Libo Wang, Eugene Ma, and Jeffery Zonderman - RedShiftBio
Lucy Liu and Jason Rouse - Pfizer
Microfluidic Modulation Spectrometry (MMS) is a novel protein characterization technique that combines a microfluidic cell and a tunable mid-IR quantum cascade laser source to assess the comparability, similarity, quantitation linearity, aggregation, and denaturation of proteins by analyzing the absorbance spectra and the high order structure (HOS). To evaluate the data quality and performance of MMS, an IgG1 sample was analyzed at different concentrations ranging from 0.1 mg/mL to 12.3 mg/mL using a RedShiftBio AQS³pro pre-production instrument. The differential absorbance (diffAU) spectra across the amide-Ib and were measured, the absolute absorbance (absAU) spectra were calculated, the Area of Overlap (AO) plots and the similarity of the samples were compared and the high order structure was elucidated.
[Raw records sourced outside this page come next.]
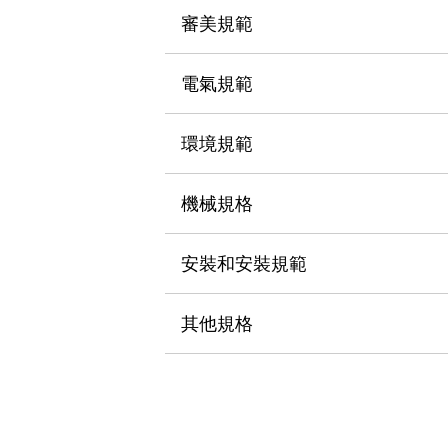
瀏覽全部
審美規範
機器人
使人機協作更安全、更高效
電氣規範
發揮協作機器人潛力的安全措施
瀏覽全部
半導體
提高半導體製造裝置設計自由度的方法
環境規範
瞬間完成開關的更換，避免停機時間拉長
充分對應安全標準
瀏覽全部
機械規格
瀏覽全部
解決方案
IIoT（工業物聯網）
安裝和安裝規範
去面板化
RFID 認證
安全及其未來
其他規格
安全及其未來 | 解決⽅案
瀏覽全部
從基礎了解安全元件
瀏覽全部
資源與文件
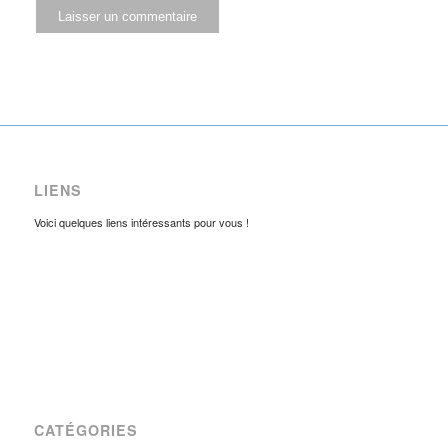
LIENS
Voici quelques liens intéressants pour vous !
CATÉGORIES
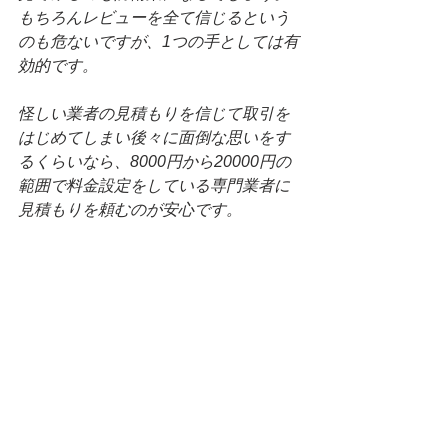
もちろんレビューを全て信じるという
のも危ないですが、1つの手としては有
効的です。
怪しい業者の見積もりを信じて取引を
はじめてしまい後々に面倒な思いをす
るくらいなら、8000円から20000円の
範囲で料金設定をしている専門業者に
見積もりを頼むのが安心です。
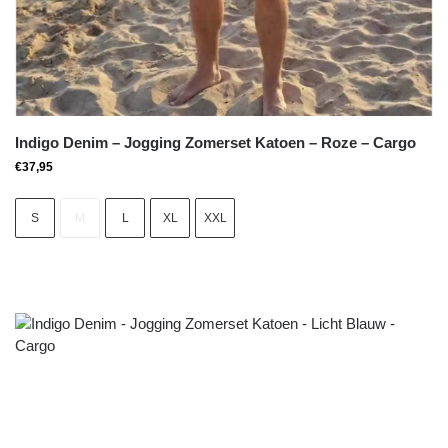
Indigo Denim – Jogging Zomerset Katoen – Roze – Cargo
€
37,95
S
M
L
XL
XXL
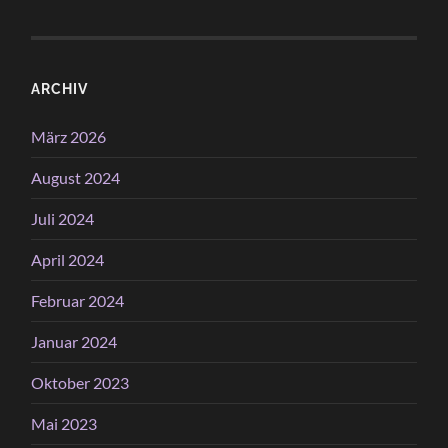
ARCHIV
März 2026
August 2024
Juli 2024
April 2024
Februar 2024
Januar 2024
Oktober 2023
Mai 2023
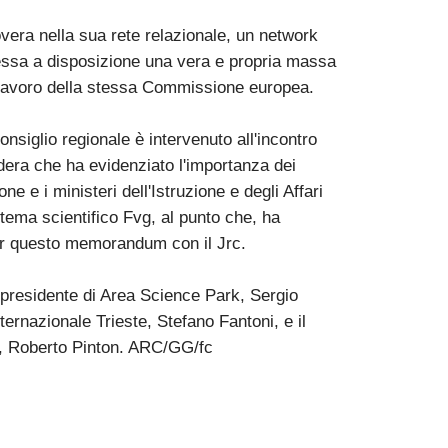
overa nella sua rete relazionale, un network
ssa a disposizione una vera e propria massa
lavoro della stessa Commissione europea.
nsiglio regionale è intervenuto all'incontro
dera che ha evidenziato l'importanza dei
ne e i ministeri dell'Istruzione e degli Affari
istema scientifico Fvg, al punto che, ha
er questo memorandum con il Jrc.
l presidente di Area Science Park, Sergio
ternazionale Trieste, Stefano Fantoni, e il
ne, Roberto Pinton. ARC/GG/fc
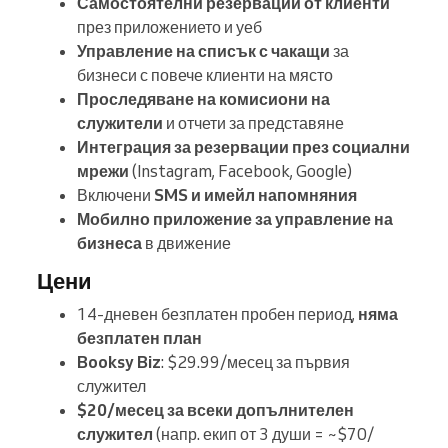
Самостоятелни резервации от клиенти
през приложението и уеб
Управление на списък с чакащи
за
бизнеси с повече клиенти на място
Проследяване на комисиони на
служители
и отчети за представяне
Интеграция за резервации през социални
мрежи
(Instagram, Facebook, Google)
Включени
SMS и имейл напомняния
Мобилно приложение за управление на
бизнеса
в движение
Цени
14-дневен безплатен пробен период,
няма
безплатен план
Booksy Biz
: $29.99/месец за първия
служител
$20/месец за всеки допълнителен
служител
(напр. екип от 3 души = ~$70/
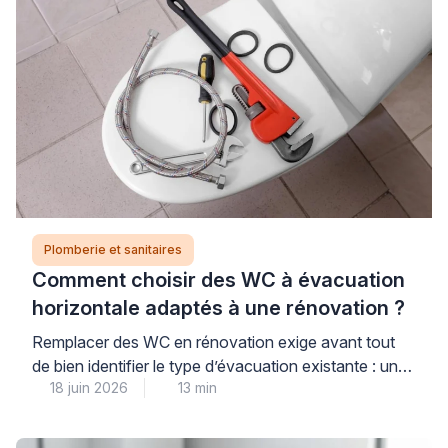
éviter que les dégâts […]
Plomberie et sanitaires
Comment choisir des WC à évacuation
horizontale adaptés à une rénovation ?
Remplacer des WC en rénovation exige avant tout
de bien identifier le type d’évacuation existante : une
18 juin 2026
13 min
évacuation horizontale (sortie murale arrière) impose
des contraintes différentes d’une sortie verticale au
sol, et choisir un modèle incompatible peut engendrer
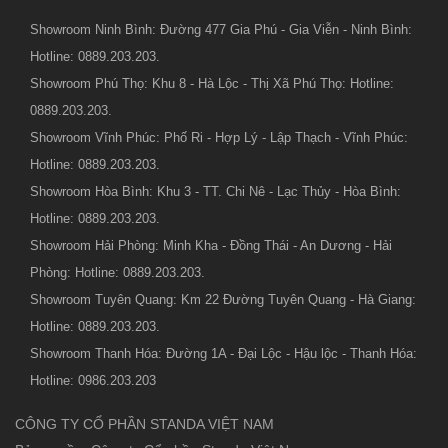
Showroom Ninh Bình: Đường 477 Gia Phú - Gia Viễn - Ninh Bình:
Hotline: 0889.203.203.
Showroom Phú Thọ: Khu 8 - Hà Lộc - Thị Xã Phú Thọ: Hotline:
0889.203.203.
Showroom Vĩnh Phúc: Phố Ri - Hợp Lý - Lập Thạch - Vĩnh Phúc:
Hotline: 0889.203.203.
Showroom Hòa Bình: Khu 3 - TT. Chi Nê - Lạc Thủy - Hòa Bình:
Hotline: 0889.203.203.
Showroom Hải Phòng: Minh Kha - Đồng Thái - An Dương - Hải
Phòng: Hotline: 0889.203.203.
Showroom Tuyên Quang: Km 22 Đường Tuyên Quang - Hà Giang:
Hotline: 0889.203.203.
Showroom Thanh Hóa: Đường 1A - Đại Lộc - Hậu lộc - Thanh Hóa:
Hotline: 0986.203.203
CÔNG TY CỔ PHẦN STANDA VIỆT NAM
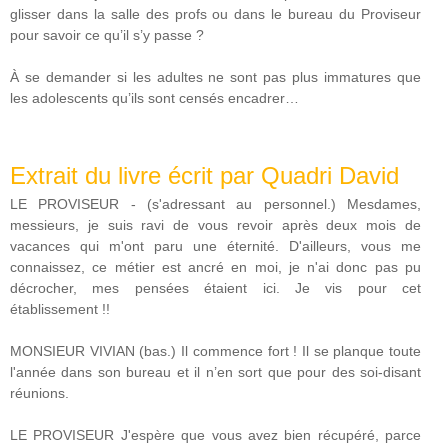
glisser dans la salle des profs ou dans le bureau du Proviseur
pour savoir ce qu’il s’y passe ?
À se demander si les adultes ne sont pas plus immatures que
les adolescents qu’ils sont censés encadrer…
Extrait du livre écrit par Quadri David
LE PROVISEUR - (s'adressant au personnel.) Mesdames,
messieurs, je suis ravi de vous revoir après deux mois de
vacances qui m'ont paru une éternité. D'ailleurs, vous me
connaissez, ce métier est ancré en moi, je n'ai donc pas pu
décrocher, mes pensées étaient ici. Je vis pour cet
établissement !!
MONSIEUR VIVIAN (bas.) Il commence fort ! Il se planque toute
l'année dans son bureau et il n’en sort que pour des soi-disant
réunions.
LE PROVISEUR J'espère que vous avez bien récupéré, parce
Our results show that the diffAU spectra of replicates for each sample concentration are very closely matched indicating a high repeatability and accuracy of the measurements.
Furthermore, the absAU spectra of the IgG1 samples at 0.4-12.3mg/mL overlay very well suggesting comparable secondary structures and conformations over this concentration range. When comparing the AO plots to the mean AO plot of 1 mg/mL sample replicates, the similarity is about 93% for 0.1 mg/mL sample, 96% for0.2 mg/mL sample, and 98-99% for samples at 0.4, 0.6, 0.8, 1, 5 and 12.3 mg/mL, showing that the MMS tool offers very reproducible measurements at concentrations above 0.4mg/mL and relative good measurements at as low as 0.1 mg/mL. The Gaussian curve fit also finds very consistent secondary structure contents for samples at 0.4-12.3mg/mL, i.e. 63-64% beta-sheet structure, 29-31% turn structure and very small amounts of alpha-helix and unordered structures. In addition, the maximum diffAU signal versus protein concentration data fits a straight line with an R2 value of 0.999, displaying very good quantitation linearity of the measurement in the range of 0.1 to 12.3 mg/mL.
The MMS has proved to be a powerful protein characterization technique to provide comparability, similarity, quantitation linearity and HOS measurements of protein samples.